Source: Business Insider
However, revenue in Yahoo's core business stubbornly refused to pick up, and Mayer was blamed. After some of her key C-suite executives left, she made a series of costly decisions that didn't pan out, including a $1.1 billion acquisition of blogging startup Tumblr.
Critics started to blame Mayer for spending millions for business expenses, including $108 million a year for free food for employees and a $7 million end-of-year bash to ring in 2016. More than 2,000 job cuts came in 2015 and 2016.
Source: New York Post
After months of hardship, Yahoo looked to sell its web business. It was announced in July 2016 that Verizon was buying Yahoo for nearly $5 billion, and merging the company's core business with Verizon's AOL to form a new entity called "Oath." Soon after the merger was complete, Mayer resigned from her role as Yahoo CEO and stepped down from the company's board.
Source: Business Insider
Before the deal was finalized, it came to light that major security breaches in 2014 had affected over 1 billion Yahoo customers. Mayer and other Yahoo executives' failure to reveal the breaches to the public until two years later cost Mayer millions in bonuses and payouts, although she did still leave with a $23 million severance package.
Source: Business Insider
Mayer told Business Insider in 2017 she was interested in another CEO role. However, she later revealed she launched a startup called Lumi Labs in March 2018, and was running it out of Google's old office for the "good juju" there.
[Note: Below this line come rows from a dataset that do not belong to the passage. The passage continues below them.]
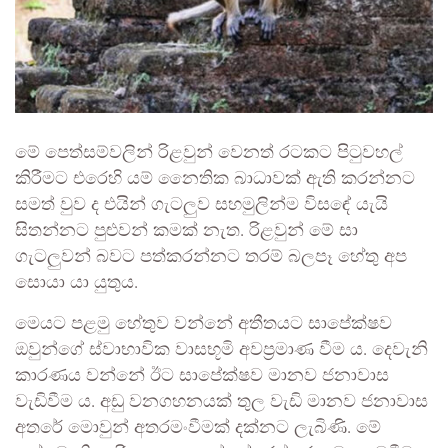
මේ පෙත්සම්වලින් රිළවුන් වෙනත් රටකට පිටුවහල්
කිරීමට එරෙහි යම් නෛතික බාධාවක් ඇති කරන්නට
සමත් වුව ද එයින් ගැටලුව සහමුලින්ම විසඳේ යැයි
සිතන්නට පුළුවන් කමක් නැත. රිළවුන් මේ සා
ගැටලුවන් බවට පත්කරන්නට තරම් බලපෑ හේතු අප
සොයා යා යුතුය.
මෙයට පළමු හේතුව වන්නේ අතීතයට සාපේක්ෂව
ඔවුන්ගේ ස්වාභාවික වාසභූමි අවප්‍රමාණ වීම ය. දෙවැනි
කාරණය වන්නේ ඊට සාපේක්ෂව මානව ජනාවාස
වැඩිවීම ය. අඩු වනගහනයක් තුල වැඩි මානව ජනාවාස
අතරේ මොවුන් අතරමංවීමක් දක්නට ලැබිණි. මේ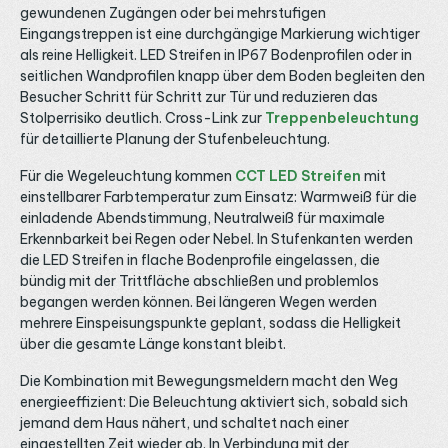
Gestaltungsmöglichkeiten, die mit starren Lichtquellen
gewundenen Zugängen oder bei mehrstufigen
S
nicht erreichbar sind. Typische Einbausituationen sind die
T
Eingangstreppen ist eine durchgängige Markierung wichtiger
Konturbeleuchtung entlang von Wandkanten und
als reine Helligkeit. LED Streifen in IP67 Bodenprofilen oder in
Deckenkanten, die seitliche Hinterleuchtung von Spiegeln
und Möbelfronten, die Betonung von architektonischen
seitlichen Wandprofilen knapp über dem Boden begleiten den
Elementen wie Säulen, Nischen und Vorsprüngen sowie die
Besucher Schritt für Schritt zur Tür und reduzieren das
gerichtete Beleuchtung von Treppenstufen und
Stolperrisiko deutlich. Cross-Link zur
Treppenbeleuchtung
Handläufen. Überall dort, wo eine saubere, seitlich
gerichtete Lichtlinie gewünscht ist, spielt der Side View
für detaillierte Planung der Stufenbeleuchtung.
Streifen seine Stärke aus. Einsatzbereiche für Side View
LED-Streifen mit weißem Licht Im privaten Wohnbereich
Für die Wegeleuchtung kommen
CCT LED Streifen
mit
erzeugt der Side View Streifen eindrucksvolle indirekte
einstellbarer Farbtemperatur zum Einsatz: Warmweiß für die
Beleuchtungseffekte – seitlich montiert hinter Vouten,
einladende Abendstimmung, Neutralweiß für maximale
unter Betten, an Treppengeländern oder entlang von
Wandregalen streicht das Licht über die angrenzende
Erkennbarkeit bei Regen oder Nebel. In Stufenkanten werden
Fläche und schafft eine Raumtiefe, die mit Top-View-
die LED Streifen in flache Bodenprofile eingelassen, die
Streifen so nicht erreichbar ist. In Küche und Bad dient er
bündig mit der Trittfläche abschließen und problemlos
als blendfreie seitliche Arbeitsflächenbeleuchtung oder
dezente Spiegelbeleuchtung mit natürlichem CRI-90-
begangen werden können. Bei längeren Wegen werden
Licht. In der Gastronomie und Hotellerie setzt der
mehrere Einspeisungspunkte geplant, sodass die Helligkeit
Streifen Theken, Bars, Nischen und architektonische
über die gesamte Länge konstant bleibt.
Konturen mit einer sauberen, warmweißen Lichtlinie in
Szene – die seitliche Abstrahlung erzeugt dabei eine
weichere, weniger direkte Lichtwirkung als herkömmliche
Die Kombination mit Bewegungsmeldern macht den Weg
Streifen. Im Ladenbau und Einzelhandel betont er
energieeffizient: Die Beleuchtung aktiviert sich, sobald sich
Schaufenster, Produktregale und Verkaufstheken mit
jemand dem Haus nähert, und schaltet nach einer
einer gerichteten Lichtlinie, die Waren seitlich beleuchtet
und so plastischer wirken lässt. Im Architektur- und
eingestellten Zeit wieder ab. In Verbindung mit der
Source: Business Insider, New York Times
According to Lumi's website, the startup in focused "on building consumer applications enabled by artificial intelligence." Their first project, released in 2019, is called Holiday Helper, and is designed to easily create mailing labels for gifts and cards.
Source: Business Insider
Mayer has also turned attention toward the local Palo Alto community where she lives. In 2018, Mayer told city council she wanted to turn her funeral home — the one where she threw her famous Halloween parties — into a facility that serves women and families in the community. However, neighbors have pushed back against her proposal.
Source: Business Insider
The funeral home is located just a few blocks from where Mayer herself lives, with her husband and three kids in Palo Alto's University South neighborhood. The five-bedroom home costs an estimated $5.2 million, and is reportedly decorated with pricey sculptures and a grand piano.
Source: Vogue
Now, Mayer is worth a paltry $620 million, while her former Google higher-ups are worth billions of dollars in their executive positions. It seems she's focusing on Lumi Labs, and is making the rounds at tech conferences and panels to talk about next project.